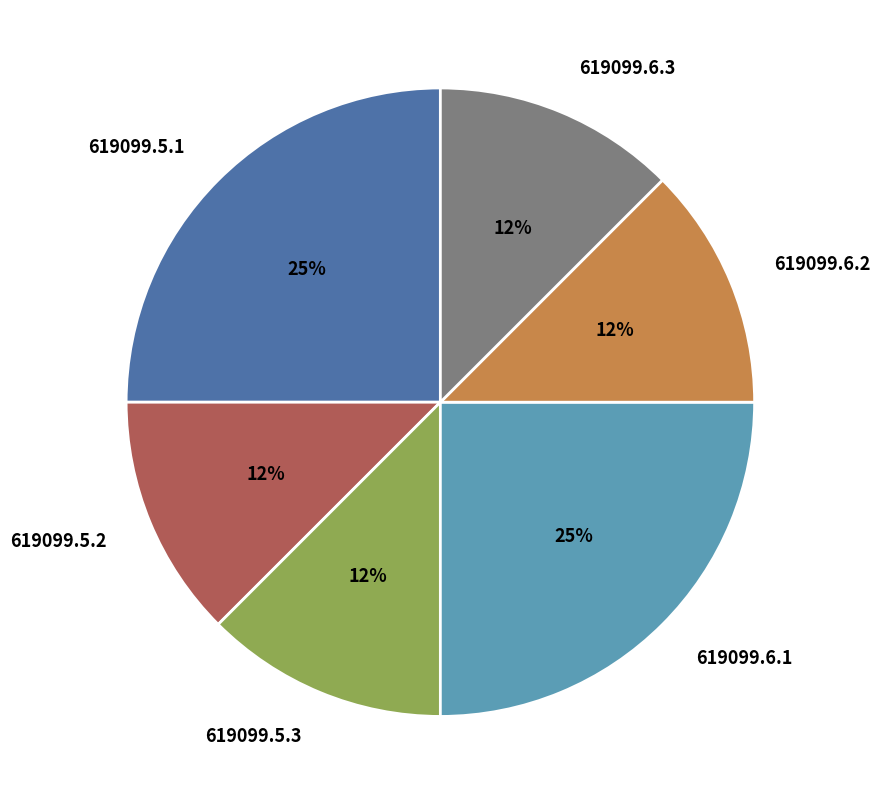

To the nearest percent, what is the average slice percentage?

17%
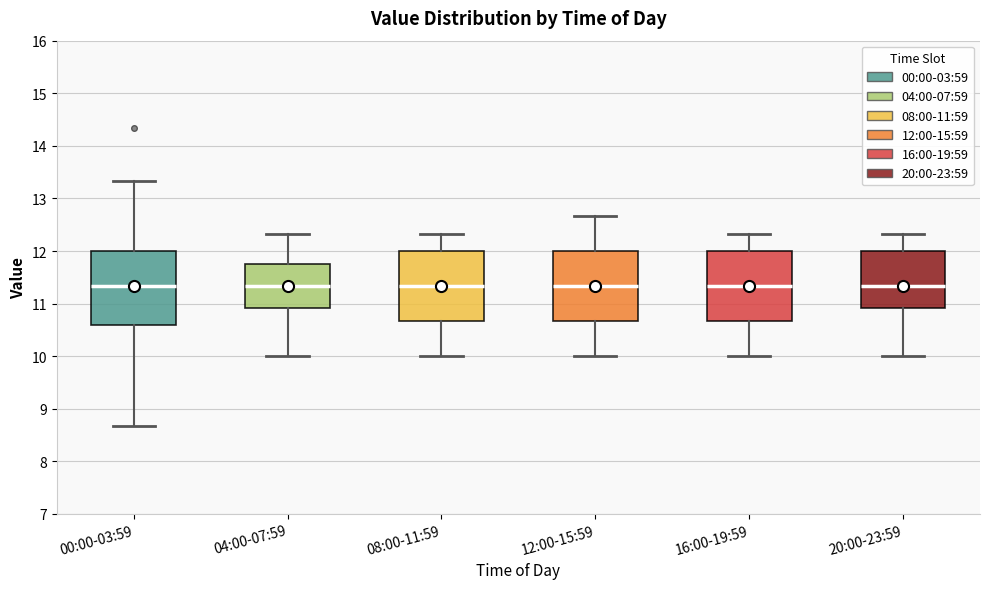

Reading left to right, read every box against the y-axis: the position of its median line, the range the box covers, and the ends of its whiskers. The values are not printed on the chart, so give them approximately, as read against the axis.

00:00-03:59: median 11.3, box 10.6 to 12.0, whiskers 8.7 to 13.3
04:00-07:59: median 11.3, box 10.9 to 11.8, whiskers 10.0 to 12.3
08:00-11:59: median 11.3, box 10.7 to 12.0, whiskers 10.0 to 12.3
12:00-15:59: median 11.3, box 10.7 to 12.0, whiskers 10.0 to 12.7
16:00-19:59: median 11.3, box 10.7 to 12.0, whiskers 10.0 to 12.3
20:00-23:59: median 11.3, box 10.9 to 12.0, whiskers 10.0 to 12.3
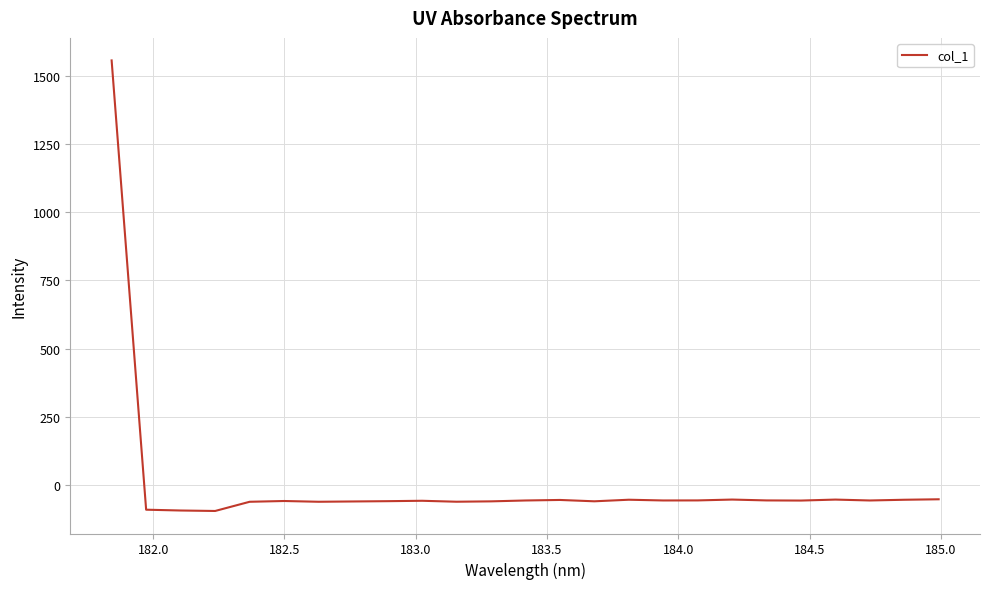

What is the maximum value shown in the chart?

1556.1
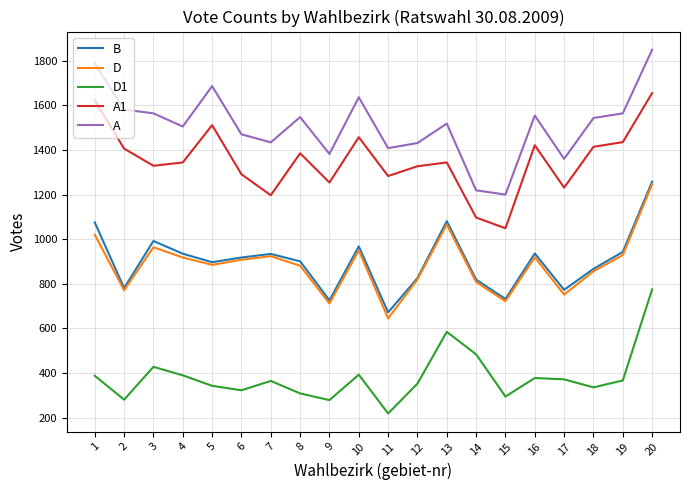

How many series are shown in this chart?

5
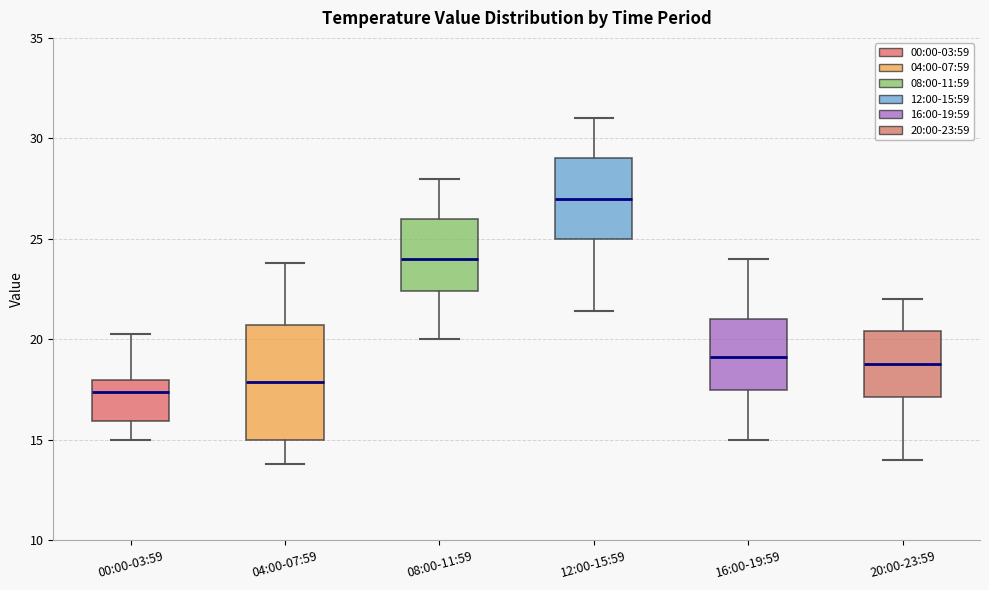

Reading left to right, transcribe this box plot: for each box, give where its median line is, the range the box spans, and where its two whiskers end, as read against the y-axis. The values are not printed on the chart, so give them approximately, as read against the axis.

00:00-03:59: median 17.5, box 16.0 to 18.0, whiskers 15.0 to 20.5
04:00-07:59: median 18.0, box 15.0 to 20.5, whiskers 14.0 to 24.0
08:00-11:59: median 24.0, box 22.5 to 26.0, whiskers 20.0 to 28.0
12:00-15:59: median 27.0, box 25.0 to 29.0, whiskers 21.5 to 31.0
16:00-19:59: median 19.0, box 17.5 to 21.0, whiskers 15.0 to 24.0
20:00-23:59: median 19.0, box 17.0 to 20.5, whiskers 14.0 to 22.0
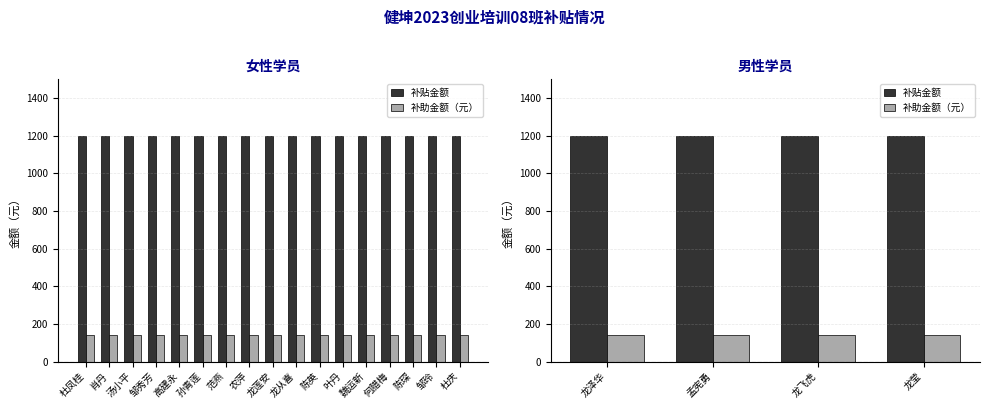

What is the label of the 3rd bar from the left?

龙飞虎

........

* Aim of the task:
Find every line above that contains the string "shown" and copy each of those lines.

* Written solution:
What is the maximum value shown in the chart?
How many series are shown in this chart?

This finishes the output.